## [Task objective]
Without any images, write the data out exactly as it appears.

Source material Block Start

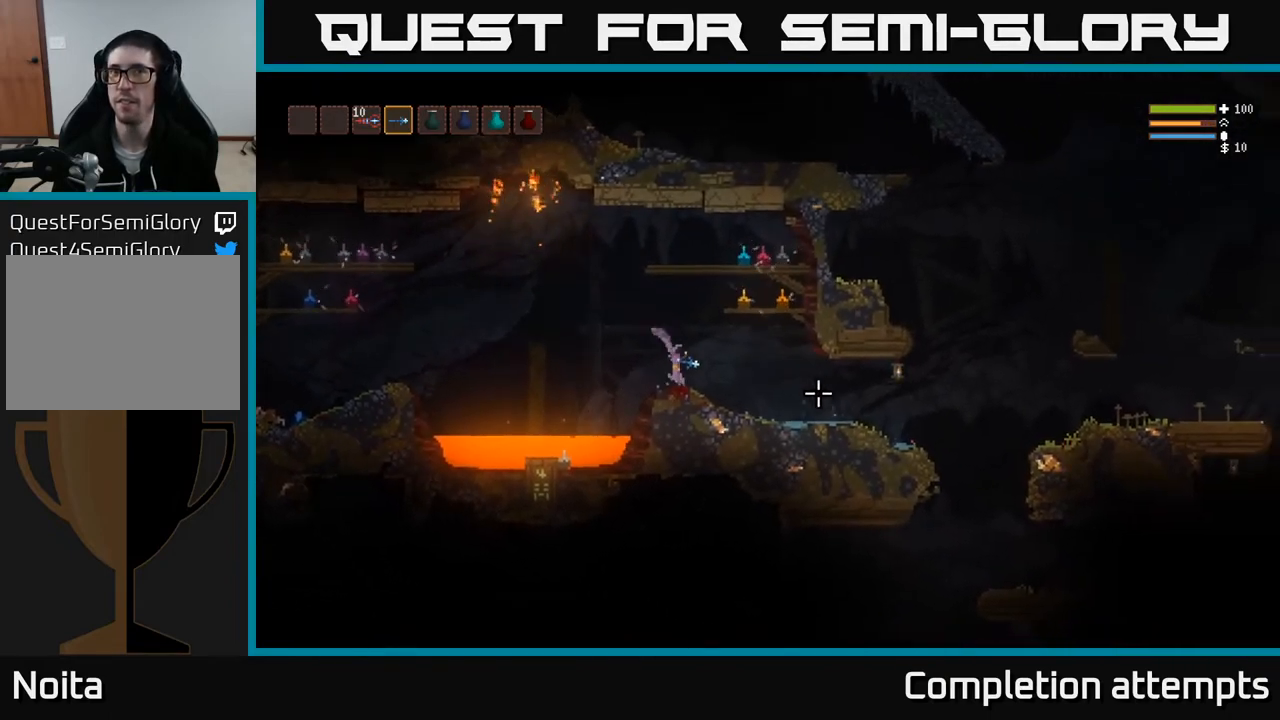
{"buttons": [], "left_stick": "right", "right_stick": "right", "events": [[333, "L2", "down"], [433, "L2", "up"]]}
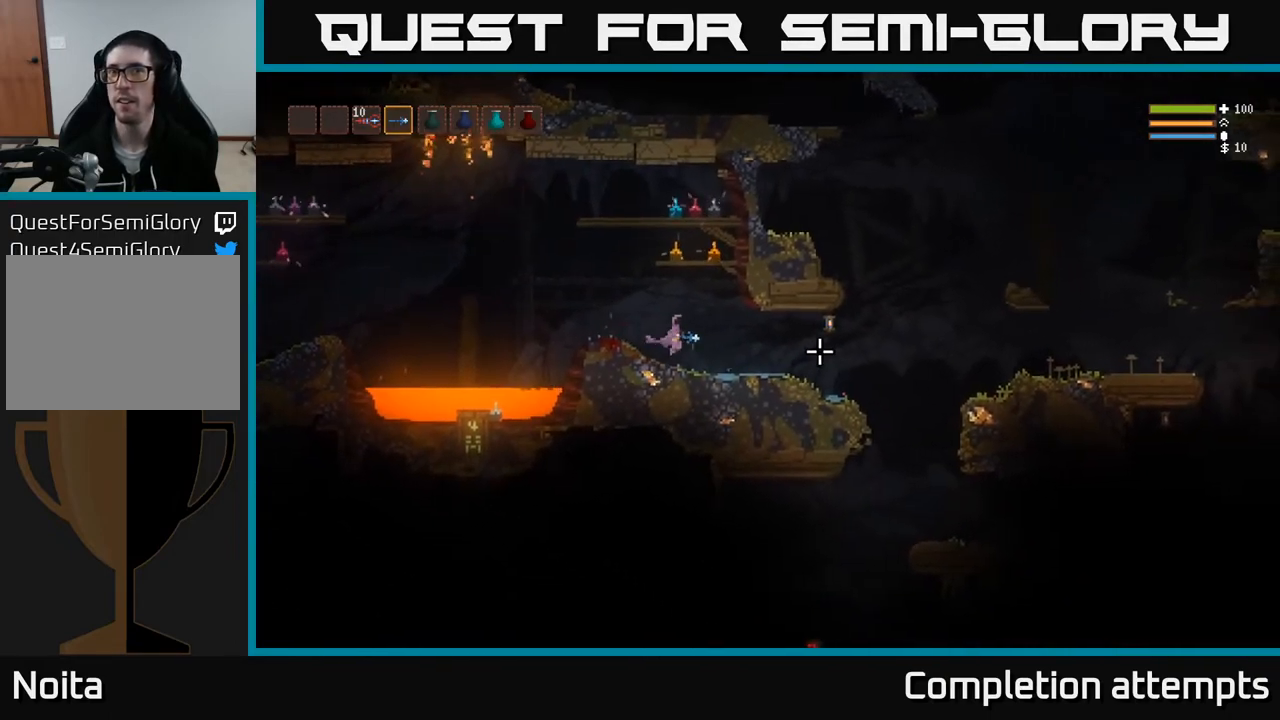
{"buttons": [], "left_stick": "right", "right_stick": "right", "events": [[250, "L2", "down"], [350, "L2", "up"]]}
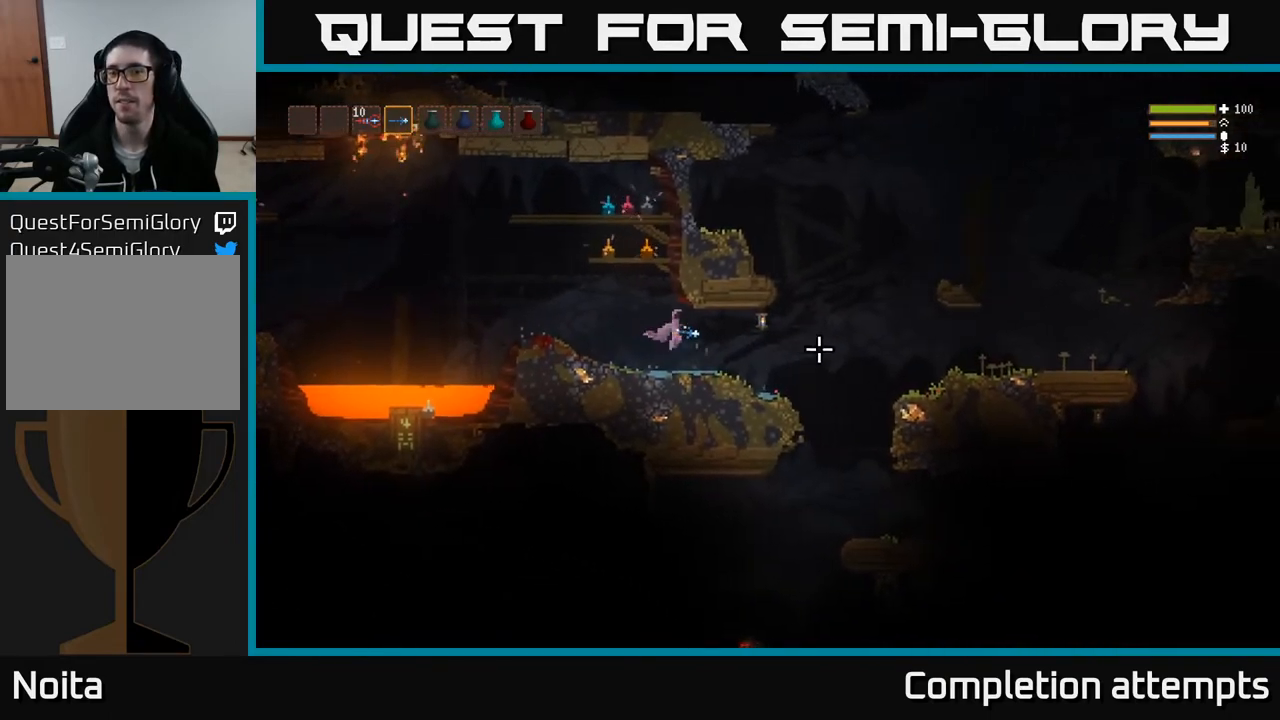
{"buttons": ["L2"], "left_stick": "right", "right_stick": "right", "events": [[83, "L2", "down"], [167, "L2", "up"], [483, "L2", "down"]]}
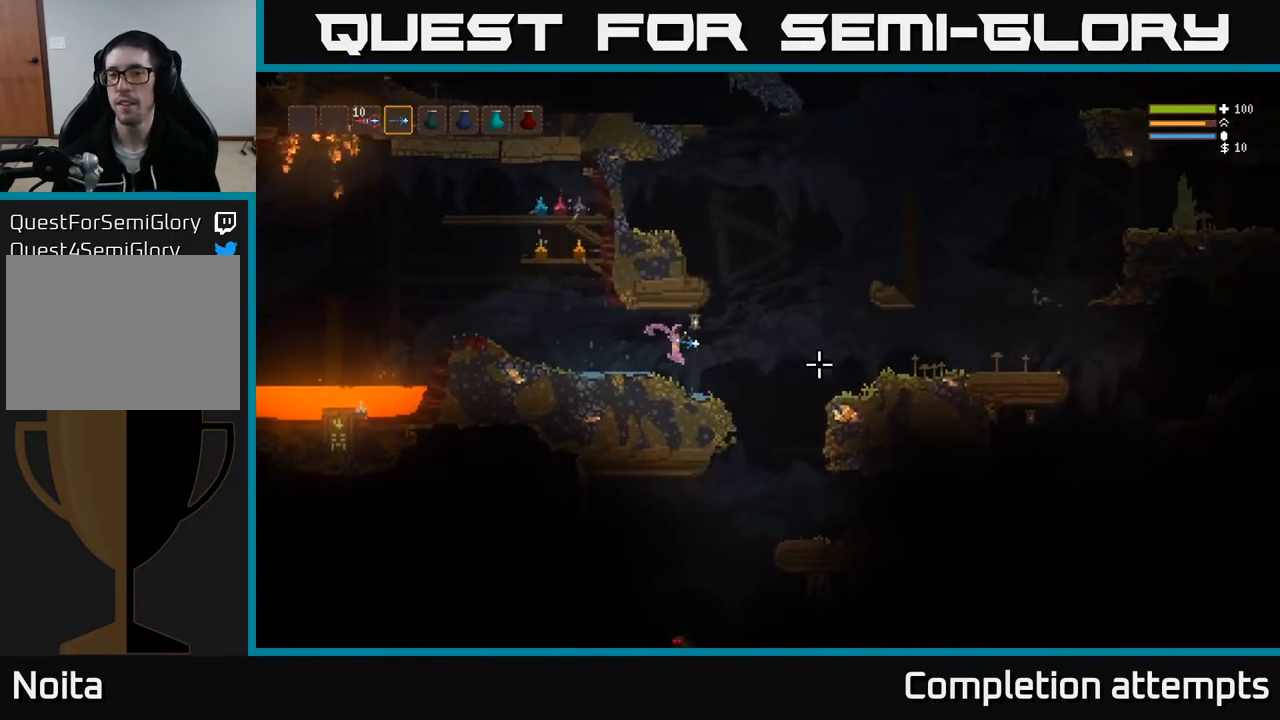
{"buttons": ["L2"], "left_stick": "up-left", "right_stick": "up-right", "events": [[350, "right_stick", "up-right"], [417, "left_stick", "up"], [467, "left_stick", "up-left"]]}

Source material Block End

## [Your response]
{"buttons": [], "left_stick": "right", "right_stick": "right", "events": [[333, "L2", "down"], [433, "L2", "up"]]}
{"buttons": [], "left_stick": "right", "right_stick": "right", "events": [[250, "L2", "down"], [350, "L2", "up"]]}
{"buttons": ["L2"], "left_stick": "right", "right_stick": "right", "events": [[83, "L2", "down"], [167, "L2", "up"], [483, "L2", "down"]]}
{"buttons": ["L2"], "left_stick": "up-left", "right_stick": "up-right", "events": [[350, "right_stick", "up-right"], [417, "left_stick", "up"], [467, "left_stick", "up-left"]]}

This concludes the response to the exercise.